One other major restriction on transactions is that queries are not supported within transactions. You can get an entity by its key within a transaction. But you cannot run a search based on property values within a transaction.
Relationships other than the special parent relationships may be represented explicitly in an entity as a property whose value is the key of the related entity. [Parent relationships, of course, are managed implicitly by GAE.] But GAE does not provide special support for relationships other than the parent relationship. No special support for traversal or joins, for example.
By default all indexable properties are automatically indexed (text and blob values are not indexed). It is also possible to explicitly create composite indexes on more than one property.
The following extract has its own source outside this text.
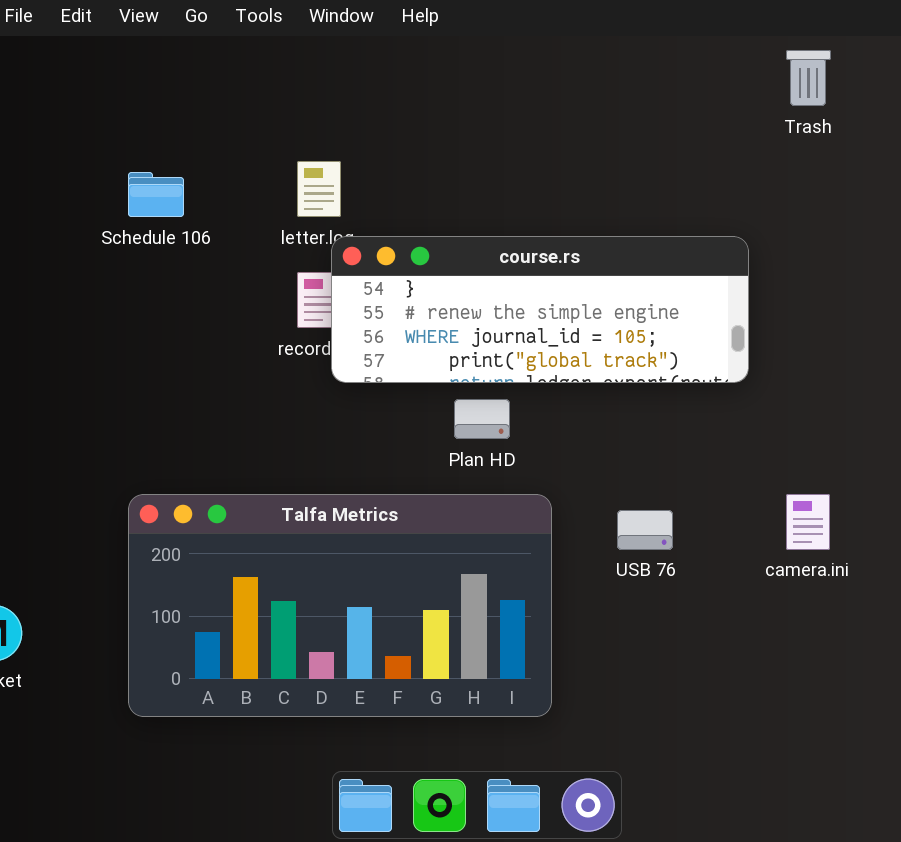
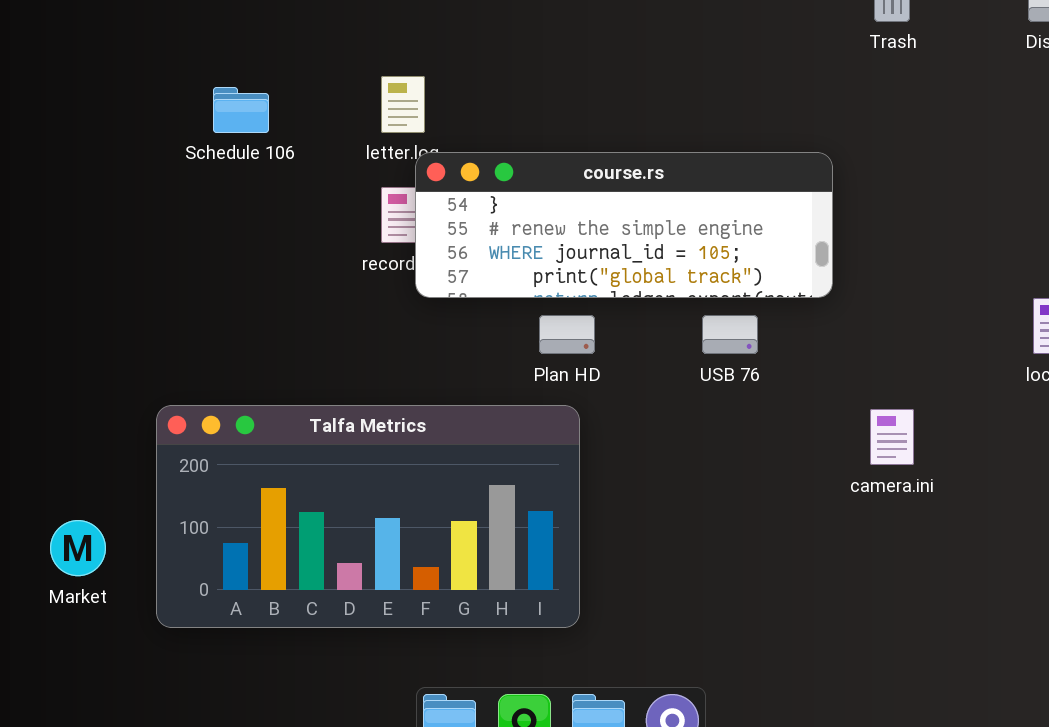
Talfa Metrics: [128,494,552,717] -> [156,405,580,628], moved
USB 76: [617,510,673,550] -> [702,315,758,354], moved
Surprisingly for a search engine company, full text indexing of text fields is not supported at this time.
This completes my brief overview of the data model.
Clearly, there are a number of choices in the basic design of the GAE data model that are different from those of relational databases. Some of these, like native support for hierarchies and multi-valued properties can help you model your application more easily. Clearly too, other choices, such as the transaction restrictions, and the non-existence of native support for joins, can make your applications more complex, or less able to satisfy the real requirements of your users.
Now let’s shift attention to GAE’s high level APIs. GAE provides JDO and JPA interfaces to its persistent data. The main abstraction embodied by these high-level interfaces is the homogeneity of kinds. Since in JDO and JPA entities are persistent versions of Java objects, an entity kind in these interfaces represents a Java class that requires persistence. All entities of a given kind then necessarily have the same set of properties and corresponding property types.
Unfortunately, at the moment, the high-level interfaces do not hide the fact that transactions are limited to individual entity groups. A transaction that spans a second entity group triggers an exception, independently of which interface is used.
Nor do the high-level interfaces transparently provide joins or certain other familiar SQL functions at this time. In other words, the JDO and JPA query language variants supported by GAE are somewhat limited. A join query appearing in a JDO query, for example, will trigger an exception.
The designers of the data store API have so far avoided exposing functionality whose performance may be iffy, or which may complicate the management of the data store. So for now, we have to roll our own frameworks, or look to third party offerings to fill in the gaps: gaps between our expectations of functionality from databases, conditioned as they are by relational databases, and what the GAE can reasonably deliver.
As an example, the impression one gets is that the App Engine folks are not at this time eager to embrace transparent distributed transactions across entity groups in the base GAE product. Clearly life can get more complicated with say two-phase commit and the possibility of a distributed transaction coordinator crashing after the prepare phase of a transaction. Other developers, however, are working on distributed transactions (see, for example, this talk at Google IO 2009).
The extent to which such third party additions find success, and are worked into the standard GAE development ecosystem is something to keep an eye on over next months and years.